How to complete this task:
In the supplementary materials text, rewrite the part that opens with the words containing "This section collects" and closes with "(B) were assessed.", putting "spleen weight" wherever "body weight" appears.

Selected excerpt:

----

This section collects any data citations, data availability statements, or supplementary materials included in this article.

Supplementary Materials

1

Supplementary Figure 1. Dose titration for production of anti-dsDNA IgG and TLR2 activation of PGNs. C57/B6 mice were treated with PBS and different doses of S. aureus PGN via i.p. injection for 8 weeks. Serum levels of anti-dsDNA IgG (A) and body weight (B) were assessed.

----

Given data:
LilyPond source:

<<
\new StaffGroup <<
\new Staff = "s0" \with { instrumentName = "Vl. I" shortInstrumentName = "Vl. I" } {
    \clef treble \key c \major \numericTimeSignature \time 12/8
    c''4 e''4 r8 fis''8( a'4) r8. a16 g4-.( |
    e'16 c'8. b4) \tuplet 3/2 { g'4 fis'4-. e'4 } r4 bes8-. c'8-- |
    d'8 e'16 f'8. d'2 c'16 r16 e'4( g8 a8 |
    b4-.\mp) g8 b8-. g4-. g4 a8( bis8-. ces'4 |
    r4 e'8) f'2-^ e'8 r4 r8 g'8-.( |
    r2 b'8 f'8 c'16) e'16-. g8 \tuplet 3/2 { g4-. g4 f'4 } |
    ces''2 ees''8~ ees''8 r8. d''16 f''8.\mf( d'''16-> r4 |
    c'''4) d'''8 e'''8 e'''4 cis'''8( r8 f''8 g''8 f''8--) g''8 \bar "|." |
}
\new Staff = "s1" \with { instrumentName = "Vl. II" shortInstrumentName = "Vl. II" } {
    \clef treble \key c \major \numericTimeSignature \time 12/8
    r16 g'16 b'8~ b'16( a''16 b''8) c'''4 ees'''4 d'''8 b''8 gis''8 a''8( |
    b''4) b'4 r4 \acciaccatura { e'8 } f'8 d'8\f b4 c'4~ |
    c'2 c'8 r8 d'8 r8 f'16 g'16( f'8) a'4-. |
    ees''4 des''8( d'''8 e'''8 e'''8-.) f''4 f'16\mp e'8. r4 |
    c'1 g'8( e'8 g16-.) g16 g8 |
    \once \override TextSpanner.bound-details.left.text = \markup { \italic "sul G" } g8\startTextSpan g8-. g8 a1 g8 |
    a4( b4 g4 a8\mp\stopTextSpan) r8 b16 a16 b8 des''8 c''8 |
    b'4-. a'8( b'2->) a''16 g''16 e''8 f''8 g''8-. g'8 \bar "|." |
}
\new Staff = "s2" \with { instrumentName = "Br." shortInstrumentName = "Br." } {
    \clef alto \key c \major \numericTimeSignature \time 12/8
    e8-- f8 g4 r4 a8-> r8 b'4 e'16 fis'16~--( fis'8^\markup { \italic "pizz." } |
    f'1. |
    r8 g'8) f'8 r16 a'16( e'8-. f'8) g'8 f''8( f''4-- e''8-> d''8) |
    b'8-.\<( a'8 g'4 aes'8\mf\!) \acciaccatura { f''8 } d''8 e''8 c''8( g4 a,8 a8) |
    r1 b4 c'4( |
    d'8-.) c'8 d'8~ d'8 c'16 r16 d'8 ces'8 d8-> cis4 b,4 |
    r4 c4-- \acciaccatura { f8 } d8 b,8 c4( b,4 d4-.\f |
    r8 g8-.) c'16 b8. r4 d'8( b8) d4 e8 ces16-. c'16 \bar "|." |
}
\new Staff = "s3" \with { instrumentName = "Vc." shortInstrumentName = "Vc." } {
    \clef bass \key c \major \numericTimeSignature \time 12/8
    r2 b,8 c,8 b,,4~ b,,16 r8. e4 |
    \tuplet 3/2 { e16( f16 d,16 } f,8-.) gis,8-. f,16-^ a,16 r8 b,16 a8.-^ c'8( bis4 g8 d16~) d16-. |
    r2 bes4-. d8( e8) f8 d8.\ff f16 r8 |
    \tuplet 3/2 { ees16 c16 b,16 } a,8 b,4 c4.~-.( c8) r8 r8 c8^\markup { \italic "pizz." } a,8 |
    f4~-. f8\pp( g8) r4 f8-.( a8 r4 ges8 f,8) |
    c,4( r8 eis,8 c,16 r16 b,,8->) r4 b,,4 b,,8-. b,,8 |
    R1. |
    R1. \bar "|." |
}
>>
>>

----

Output for this exercise:
This section collects any data citations, data availability statements, or supplementary materials included in this article.

Supplementary Materials

1

Supplementary Figure 1. Dose titration for production of anti-dsDNA IgG and TLR2 activation of PGNs. C57/B6 mice were treated with PBS and different doses of S. aureus PGN via i.p. injection for 8 weeks. Serum levels of anti-dsDNA IgG (A) and spleen weight (B) were assessed.